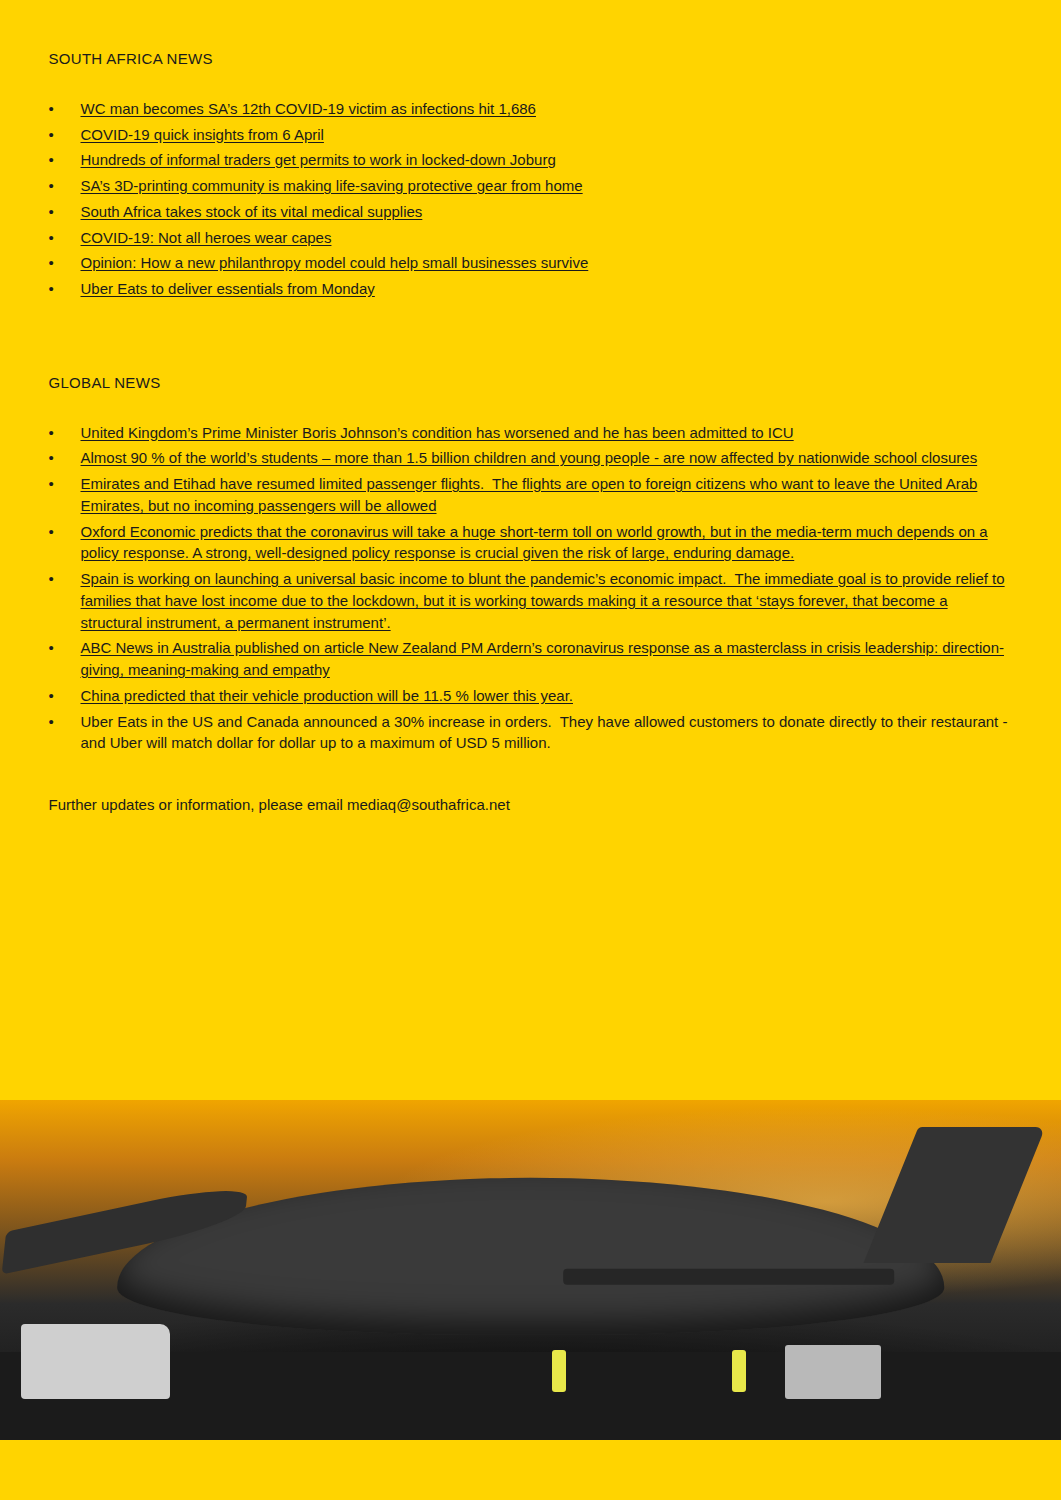South Africa News
WC man becomes SA’s 12th COVID-19 victim as infections hit 1,686
COVID-19 quick insights from 6 April
Hundreds of informal traders get permits to work in locked-down Joburg
SA’s 3D-printing community is making life-saving protective gear from home
South Africa takes stock of its vital medical supplies
COVID-19: Not all heroes wear capes
Opinion: How a new philanthropy model could help small businesses survive
Uber Eats to deliver essentials from Monday
Global News
United Kingdom’s Prime Minister Boris Johnson’s condition has worsened and he has been admitted to ICU
Almost 90 % of the world’s students – more than 1.5 billion children and young people - are now affected by nationwide school closures
Emirates and Etihad have resumed limited passenger flights. The flights are open to foreign citizens who want to leave the United Arab Emirates, but no incoming passengers will be allowed
Oxford Economic predicts that the coronavirus will take a huge short-term toll on world growth, but in the media-term much depends on a policy response. A strong, well-designed policy response is crucial given the risk of large, enduring damage.
Spain is working on launching a universal basic income to blunt the pandemic’s economic impact. The immediate goal is to provide relief to families that have lost income due to the lockdown, but it is working towards making it a resource that ‘stays forever, that become a structural instrument, a permanent instrument’.
ABC News in Australia published on article New Zealand PM Ardern’s coronavirus response as a masterclass in crisis leadership: direction-giving, meaning-making and empathy
China predicted that their vehicle production will be 11.5 % lower this year.
Uber Eats in the US and Canada announced a 30% increase in orders. They have allowed customers to donate directly to their restaurant - and Uber will match dollar for dollar up to a maximum of USD 5 million.
Further updates or information, please email mediaq@southafrica.net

Work request:
Output exactly the lines between the one containing "China predicted that" and the final line above, both inclusive.

Result below:
China predicted that their vehicle production will be 11.5 % lower this year.
Uber Eats in the US and Canada announced a 30% increase in orders. They have allowed customers to donate directly to their restaurant - and Uber will match dollar for dollar up to a maximum of USD 5 million.
Further updates or information, please email mediaq@southafrica.net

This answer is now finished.